= Guylaine Saucier =

Guylaine Saucier , (born 10 June 1946), a Canadian, is the CEO of Gérard Saucier Ltée, a major group specialing in forestry products. She was the chairperson of the Canadian Broadcasting Corporation (CBC). She is a member of the board of directors at Bank of Montreal and the Institute for Governance of Private and Public Organizations

==Biography==
Born in Noranda, Quebec, Saucier is a corporate director of the Bank of Montreal, Petro-Canada, AXA Assurances Areva, Groupe Danone, and Wendel. She is a former chairman of the board of directors of the Canadian Broadcasting Corporation, a former director of the Bank of Canada, Altran Technologies SA from 2003 to 2007, CHC Helicopter Corporation from 2005 to 2008, Nortel Networks Corporation from 1997 to 2005 and Tembec Inc. from 1991 - 2005. She also served as a former chair of the Canadian Institute of Chartered Accountants (CICA), a former director of the International Federation of Accountants, and was the first woman to serve as President of the Quebec Chamber of Commerce. She serves as a director of the Fondation du Musée des Beaux Arts. In 2001 she headed a Joint committee on corporate governance which reported to the Toronto Stock Exchange.

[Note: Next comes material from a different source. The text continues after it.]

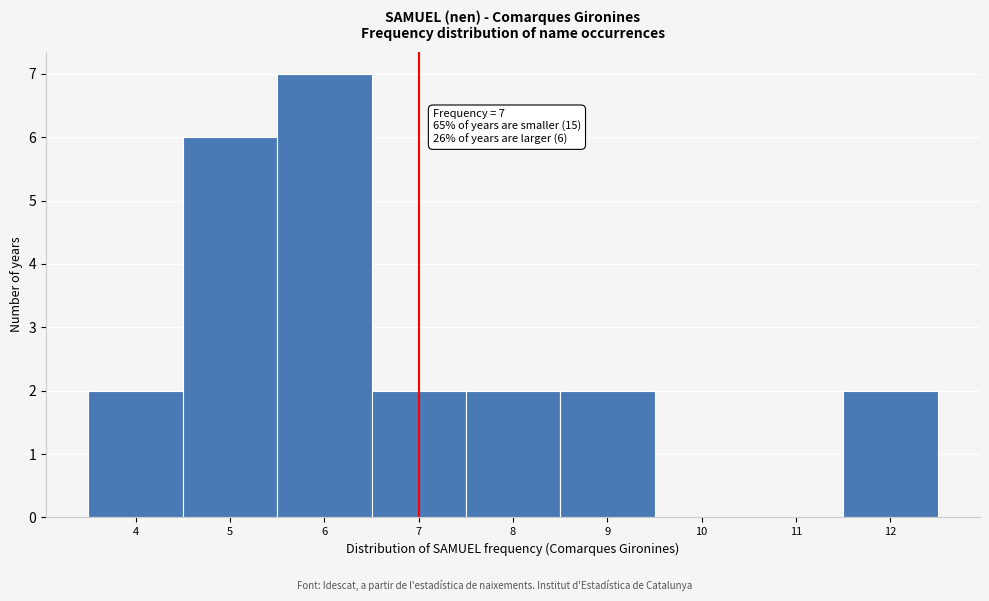

Which range on the x-axis has the tallest bar?

5.5 to 6.5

Saucier obtained a B.A. from Collège Marguerite-Bourgeois and a B.Comm. from the École des Hautes Études Commerciales, Université de Montréal. She is a Fellow of the Canadian Institute of Chartered Accountants and a Member of the Order of Canada. In 2004, she received the Fellowship Award from the Institute of Corporate Directors, in 2007, she obtained the Institute Certified Designation from the Institute of Corporate Directors, and in 2010, Administrateur de Société Emérite from Collège des Administrateurs de sociétés.